● **Tareas por resolver**:
**A.** Según el extracto de página, ¿con qué fin permaneció Ribera en el Gobierno?
**B.** Traduzca al inglés esta oración del extracto de página: "Pero como el sanchismo es insaciable, todo lo hicieron al revés."

**** Extracto de página

Foto: Una persona en el barranco del Poyo, desbordado a su paso por L'Horta Sud. (Europa Press/Rober Solsona)

Desde el momento en que la Junta Electoral la proclamó como cabeza de lista del PSOE para las elecciones europeas, lo lógico es que hubiera salido del Gobierno para dedicarse en plenitud a la campaña; que hubiera ocupado el escaño para el que la votaron más de cinco millones de electores y que hoy, desde el Parlamento Europeo, se preparara a conciencia para ocupar un puesto destacado en a Comisión, a ser posible con un respaldo amplio de las fuerzas políticas españolas.

Pero como el sanchismo es insaciable, todo lo hicieron al revés. Ribera permaneció en el Gobierno para beneficiarse de los recursos oficiales durante la campaña. En lugar de ocupar su escaño, se apalancó preventivamente en un ministerio que, de facto, ha descuidado por completo mientras se gestionaba su candidatura para saltar a la vicepresidencia de la Comisión Europea. Y finalmente, se ha visto envuelta en el destrozo humano, social y político de la catástrofe de Valencia, exhibiendo el mismo grado de incuria dolosa y sectaria que su presidente y los dos Gobiernos implicados, el de España y el de la Comunidad Valenciana. En consecuencia, su figura es partícipe de la muy justa oleada de cólera ciudadana sobre todos los políticos que han tenido algo que ver con esta calamidad (en realidad, sobre todos los políticos sin distinción de colores).

********
**** Material proporcionado

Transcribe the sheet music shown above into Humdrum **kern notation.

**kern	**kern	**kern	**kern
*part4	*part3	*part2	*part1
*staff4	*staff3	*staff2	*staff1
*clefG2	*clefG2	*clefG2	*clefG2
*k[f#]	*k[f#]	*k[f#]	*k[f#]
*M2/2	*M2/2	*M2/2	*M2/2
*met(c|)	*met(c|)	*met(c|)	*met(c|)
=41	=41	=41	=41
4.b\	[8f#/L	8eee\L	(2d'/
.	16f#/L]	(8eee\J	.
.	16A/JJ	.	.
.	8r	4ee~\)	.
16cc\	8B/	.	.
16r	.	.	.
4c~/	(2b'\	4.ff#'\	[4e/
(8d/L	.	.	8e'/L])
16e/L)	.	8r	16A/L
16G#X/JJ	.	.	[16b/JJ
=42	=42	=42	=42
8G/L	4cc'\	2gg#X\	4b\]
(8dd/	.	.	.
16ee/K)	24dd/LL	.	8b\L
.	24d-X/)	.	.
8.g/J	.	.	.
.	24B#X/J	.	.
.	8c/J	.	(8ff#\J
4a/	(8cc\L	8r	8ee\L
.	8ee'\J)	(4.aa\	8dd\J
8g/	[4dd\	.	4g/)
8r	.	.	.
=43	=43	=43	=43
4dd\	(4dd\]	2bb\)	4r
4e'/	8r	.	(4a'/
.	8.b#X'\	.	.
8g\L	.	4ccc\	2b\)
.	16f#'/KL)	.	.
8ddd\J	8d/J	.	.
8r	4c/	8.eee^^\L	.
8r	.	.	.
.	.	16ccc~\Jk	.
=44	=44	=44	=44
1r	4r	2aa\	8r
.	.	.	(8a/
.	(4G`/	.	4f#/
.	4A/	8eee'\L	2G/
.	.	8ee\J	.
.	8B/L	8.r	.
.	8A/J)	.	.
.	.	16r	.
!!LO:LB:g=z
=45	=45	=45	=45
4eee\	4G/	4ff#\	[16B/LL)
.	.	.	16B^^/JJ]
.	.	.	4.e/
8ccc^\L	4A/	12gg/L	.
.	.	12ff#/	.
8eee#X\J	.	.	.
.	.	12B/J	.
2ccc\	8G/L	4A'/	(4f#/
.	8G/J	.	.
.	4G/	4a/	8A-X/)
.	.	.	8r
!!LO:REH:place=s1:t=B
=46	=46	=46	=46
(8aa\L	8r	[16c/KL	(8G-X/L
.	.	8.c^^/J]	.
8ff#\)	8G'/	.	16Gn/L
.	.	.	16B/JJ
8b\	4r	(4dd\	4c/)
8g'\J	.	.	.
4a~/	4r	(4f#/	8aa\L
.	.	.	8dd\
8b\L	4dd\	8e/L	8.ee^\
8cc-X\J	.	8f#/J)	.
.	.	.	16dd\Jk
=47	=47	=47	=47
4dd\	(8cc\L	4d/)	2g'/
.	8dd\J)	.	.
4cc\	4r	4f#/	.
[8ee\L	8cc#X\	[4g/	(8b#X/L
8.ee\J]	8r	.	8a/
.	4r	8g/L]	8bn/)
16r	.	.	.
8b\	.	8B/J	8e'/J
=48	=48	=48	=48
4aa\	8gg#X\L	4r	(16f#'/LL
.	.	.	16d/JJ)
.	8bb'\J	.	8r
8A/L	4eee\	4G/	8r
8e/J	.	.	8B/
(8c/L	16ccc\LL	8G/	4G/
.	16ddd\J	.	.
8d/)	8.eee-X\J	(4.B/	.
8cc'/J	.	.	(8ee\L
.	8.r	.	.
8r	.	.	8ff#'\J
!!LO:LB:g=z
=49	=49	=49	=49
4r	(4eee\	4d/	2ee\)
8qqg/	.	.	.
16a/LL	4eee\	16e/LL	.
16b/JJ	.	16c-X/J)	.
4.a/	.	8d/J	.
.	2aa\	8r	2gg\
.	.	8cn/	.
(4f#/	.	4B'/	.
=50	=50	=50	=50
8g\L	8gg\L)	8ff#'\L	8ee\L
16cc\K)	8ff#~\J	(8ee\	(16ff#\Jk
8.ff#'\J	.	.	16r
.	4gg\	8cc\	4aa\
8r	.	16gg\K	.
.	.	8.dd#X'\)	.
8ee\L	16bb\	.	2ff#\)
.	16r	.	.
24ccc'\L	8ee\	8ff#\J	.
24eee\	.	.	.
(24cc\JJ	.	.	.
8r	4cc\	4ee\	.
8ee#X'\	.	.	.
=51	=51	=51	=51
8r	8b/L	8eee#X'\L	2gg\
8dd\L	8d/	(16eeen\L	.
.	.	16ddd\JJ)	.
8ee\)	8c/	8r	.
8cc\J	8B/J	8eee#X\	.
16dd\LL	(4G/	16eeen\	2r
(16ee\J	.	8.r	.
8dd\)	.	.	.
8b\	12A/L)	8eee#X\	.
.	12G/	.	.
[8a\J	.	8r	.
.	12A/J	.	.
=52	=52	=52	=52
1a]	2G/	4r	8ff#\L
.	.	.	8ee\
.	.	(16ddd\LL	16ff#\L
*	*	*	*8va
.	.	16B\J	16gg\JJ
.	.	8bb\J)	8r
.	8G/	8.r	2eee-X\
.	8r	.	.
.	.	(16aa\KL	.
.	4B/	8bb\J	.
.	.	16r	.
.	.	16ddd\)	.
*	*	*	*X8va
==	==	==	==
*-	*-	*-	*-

********

● **Resultados por tarea**:
**A.** Para beneficiarse de los recursos oficiales durante la campaña.

**B.** But since Sanchismo is insatiable, they did everything the other way around.